↓

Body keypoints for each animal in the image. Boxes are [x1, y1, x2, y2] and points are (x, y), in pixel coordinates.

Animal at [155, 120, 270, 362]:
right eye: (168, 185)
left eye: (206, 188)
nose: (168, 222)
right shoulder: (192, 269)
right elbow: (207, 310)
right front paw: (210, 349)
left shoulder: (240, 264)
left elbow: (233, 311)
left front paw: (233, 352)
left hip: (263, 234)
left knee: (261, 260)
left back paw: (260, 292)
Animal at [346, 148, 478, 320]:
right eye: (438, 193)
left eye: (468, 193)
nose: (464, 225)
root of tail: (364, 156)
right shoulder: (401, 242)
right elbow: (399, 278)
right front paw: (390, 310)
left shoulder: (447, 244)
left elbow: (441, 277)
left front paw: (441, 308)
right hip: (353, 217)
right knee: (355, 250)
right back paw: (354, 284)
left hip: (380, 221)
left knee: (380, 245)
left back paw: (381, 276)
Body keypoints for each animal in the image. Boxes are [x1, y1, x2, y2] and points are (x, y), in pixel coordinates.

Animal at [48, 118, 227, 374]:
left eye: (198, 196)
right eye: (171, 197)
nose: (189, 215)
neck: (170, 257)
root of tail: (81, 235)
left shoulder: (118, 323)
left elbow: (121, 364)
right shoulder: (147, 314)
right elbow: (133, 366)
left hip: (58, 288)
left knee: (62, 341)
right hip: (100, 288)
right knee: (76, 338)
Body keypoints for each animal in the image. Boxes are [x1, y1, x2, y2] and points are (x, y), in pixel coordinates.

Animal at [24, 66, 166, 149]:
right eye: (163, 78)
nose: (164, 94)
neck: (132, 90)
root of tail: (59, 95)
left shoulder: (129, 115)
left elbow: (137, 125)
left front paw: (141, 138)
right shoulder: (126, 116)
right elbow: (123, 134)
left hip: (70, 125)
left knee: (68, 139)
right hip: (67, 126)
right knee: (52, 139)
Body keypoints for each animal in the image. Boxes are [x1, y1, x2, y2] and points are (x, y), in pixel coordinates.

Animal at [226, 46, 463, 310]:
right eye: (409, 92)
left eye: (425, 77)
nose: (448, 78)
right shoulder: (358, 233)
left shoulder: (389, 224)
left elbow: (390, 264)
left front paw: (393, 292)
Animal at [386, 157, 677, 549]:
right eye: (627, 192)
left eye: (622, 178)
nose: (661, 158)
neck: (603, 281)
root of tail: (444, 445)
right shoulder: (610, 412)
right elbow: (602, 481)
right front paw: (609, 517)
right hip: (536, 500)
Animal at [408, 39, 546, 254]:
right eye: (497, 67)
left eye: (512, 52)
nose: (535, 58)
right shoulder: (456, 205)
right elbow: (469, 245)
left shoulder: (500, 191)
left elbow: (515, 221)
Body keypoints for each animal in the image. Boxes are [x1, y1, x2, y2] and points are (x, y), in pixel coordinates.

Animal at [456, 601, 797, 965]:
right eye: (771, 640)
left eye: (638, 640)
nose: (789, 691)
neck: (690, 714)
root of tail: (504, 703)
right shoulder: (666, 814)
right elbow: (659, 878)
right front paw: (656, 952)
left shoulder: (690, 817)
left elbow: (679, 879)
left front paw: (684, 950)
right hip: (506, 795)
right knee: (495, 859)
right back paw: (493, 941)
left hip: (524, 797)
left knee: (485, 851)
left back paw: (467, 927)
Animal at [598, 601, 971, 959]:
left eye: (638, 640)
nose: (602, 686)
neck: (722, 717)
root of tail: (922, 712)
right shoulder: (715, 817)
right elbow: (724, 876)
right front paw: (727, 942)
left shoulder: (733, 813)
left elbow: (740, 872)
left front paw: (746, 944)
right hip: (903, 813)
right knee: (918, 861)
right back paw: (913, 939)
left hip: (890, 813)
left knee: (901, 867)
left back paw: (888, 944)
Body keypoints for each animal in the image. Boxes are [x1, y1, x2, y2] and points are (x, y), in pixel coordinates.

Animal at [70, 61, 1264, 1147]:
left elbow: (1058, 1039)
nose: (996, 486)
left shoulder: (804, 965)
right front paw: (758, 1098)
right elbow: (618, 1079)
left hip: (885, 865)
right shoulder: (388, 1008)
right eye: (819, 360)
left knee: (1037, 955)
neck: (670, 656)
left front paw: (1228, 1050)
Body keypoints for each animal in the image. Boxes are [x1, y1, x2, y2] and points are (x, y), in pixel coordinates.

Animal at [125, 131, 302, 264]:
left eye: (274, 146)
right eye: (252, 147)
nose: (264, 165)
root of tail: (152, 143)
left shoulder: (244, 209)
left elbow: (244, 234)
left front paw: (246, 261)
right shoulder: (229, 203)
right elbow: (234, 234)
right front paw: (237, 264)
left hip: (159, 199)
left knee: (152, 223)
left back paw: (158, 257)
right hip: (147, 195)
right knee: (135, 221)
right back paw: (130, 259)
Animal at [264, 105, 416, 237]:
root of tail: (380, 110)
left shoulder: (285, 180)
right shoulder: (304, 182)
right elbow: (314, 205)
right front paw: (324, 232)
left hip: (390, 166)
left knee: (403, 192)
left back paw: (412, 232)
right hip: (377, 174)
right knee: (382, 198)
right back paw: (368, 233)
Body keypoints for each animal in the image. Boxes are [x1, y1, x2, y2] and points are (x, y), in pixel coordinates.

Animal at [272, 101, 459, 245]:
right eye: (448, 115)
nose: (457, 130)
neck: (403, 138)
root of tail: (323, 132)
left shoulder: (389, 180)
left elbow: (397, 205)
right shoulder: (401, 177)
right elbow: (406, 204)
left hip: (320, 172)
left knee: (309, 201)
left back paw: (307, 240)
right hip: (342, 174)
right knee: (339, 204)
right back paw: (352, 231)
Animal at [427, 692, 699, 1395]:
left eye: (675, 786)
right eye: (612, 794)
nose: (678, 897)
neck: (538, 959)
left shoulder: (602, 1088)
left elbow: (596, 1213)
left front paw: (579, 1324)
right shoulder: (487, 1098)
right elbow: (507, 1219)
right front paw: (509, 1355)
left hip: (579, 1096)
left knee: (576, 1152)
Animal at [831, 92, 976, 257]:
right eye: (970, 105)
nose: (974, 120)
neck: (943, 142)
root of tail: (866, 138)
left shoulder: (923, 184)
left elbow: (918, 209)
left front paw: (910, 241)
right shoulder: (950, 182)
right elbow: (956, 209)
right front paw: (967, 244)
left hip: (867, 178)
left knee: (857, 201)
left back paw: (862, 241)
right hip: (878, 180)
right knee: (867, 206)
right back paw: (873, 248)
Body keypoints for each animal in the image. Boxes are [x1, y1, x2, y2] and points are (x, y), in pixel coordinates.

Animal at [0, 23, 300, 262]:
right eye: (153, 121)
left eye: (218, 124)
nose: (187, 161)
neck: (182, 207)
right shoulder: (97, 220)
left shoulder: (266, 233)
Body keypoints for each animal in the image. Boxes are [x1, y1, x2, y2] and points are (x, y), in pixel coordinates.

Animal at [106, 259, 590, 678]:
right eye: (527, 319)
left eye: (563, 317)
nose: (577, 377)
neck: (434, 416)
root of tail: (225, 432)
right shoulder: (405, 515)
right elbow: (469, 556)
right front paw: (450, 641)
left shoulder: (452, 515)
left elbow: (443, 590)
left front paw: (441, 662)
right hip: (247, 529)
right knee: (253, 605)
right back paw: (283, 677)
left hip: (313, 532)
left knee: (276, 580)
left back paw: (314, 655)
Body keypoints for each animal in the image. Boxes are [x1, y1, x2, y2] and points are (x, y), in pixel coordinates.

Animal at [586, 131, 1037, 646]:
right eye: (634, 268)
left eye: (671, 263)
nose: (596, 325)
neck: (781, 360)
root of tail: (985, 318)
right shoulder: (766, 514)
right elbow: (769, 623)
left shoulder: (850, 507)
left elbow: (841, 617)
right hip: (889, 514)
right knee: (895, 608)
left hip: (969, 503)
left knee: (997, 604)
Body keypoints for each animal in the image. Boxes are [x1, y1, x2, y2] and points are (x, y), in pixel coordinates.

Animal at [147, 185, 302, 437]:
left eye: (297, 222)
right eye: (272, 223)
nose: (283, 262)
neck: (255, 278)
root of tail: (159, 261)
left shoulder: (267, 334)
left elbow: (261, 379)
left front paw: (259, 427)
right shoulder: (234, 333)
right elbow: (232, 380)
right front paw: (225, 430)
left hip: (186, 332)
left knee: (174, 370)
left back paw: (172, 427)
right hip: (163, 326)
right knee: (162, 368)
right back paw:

↑

— Work instruction —
Working from the material above, retype exactly the lines from the one with "right back paw: (913, 939)" through the one with "left knee: (309, 201)", both included, and only those lines.

— Solution below —
right back paw: (913, 939)
left hip: (890, 813)
left knee: (901, 867)
left back paw: (888, 944)
Body keypoints for each animal in the image. Boxes are [x1, y1, x2, y2] and points are (x, y), in pixel coordinates.

Animal at [70, 61, 1264, 1147]:
left elbow: (1058, 1039)
nose: (996, 486)
left shoulder: (804, 965)
right front paw: (758, 1098)
right elbow: (618, 1079)
left hip: (885, 865)
right shoulder: (388, 1008)
right eye: (819, 360)
left knee: (1037, 955)
neck: (670, 656)
left front paw: (1228, 1050)
Body keypoints for each animal in the image. Boxes are [x1, y1, x2, y2] and points are (x, y), in pixel coordinates.

Animal at [125, 131, 302, 264]:
left eye: (274, 146)
right eye: (252, 147)
nose: (264, 165)
root of tail: (152, 143)
left shoulder: (244, 209)
left elbow: (244, 234)
left front paw: (246, 261)
right shoulder: (229, 203)
right elbow: (234, 234)
right front paw: (237, 264)
left hip: (159, 199)
left knee: (152, 223)
left back paw: (158, 257)
right hip: (147, 195)
right knee: (135, 221)
right back paw: (130, 259)
Animal at [264, 105, 416, 237]:
root of tail: (380, 110)
left shoulder: (285, 180)
right shoulder: (304, 182)
right elbow: (314, 205)
right front paw: (324, 232)
left hip: (390, 166)
left knee: (403, 192)
left back paw: (412, 232)
right hip: (377, 174)
right knee: (382, 198)
right back paw: (368, 233)
Body keypoints for each animal in the image. Boxes are [x1, y1, x2, y2] and points are (x, y), in pixel coordinates.

Animal at [272, 101, 459, 245]:
right eye: (448, 115)
nose: (457, 130)
neck: (403, 138)
root of tail: (323, 132)
left shoulder: (389, 180)
left elbow: (397, 205)
right shoulder: (401, 177)
right elbow: (406, 204)
left hip: (320, 172)
left knee: (309, 201)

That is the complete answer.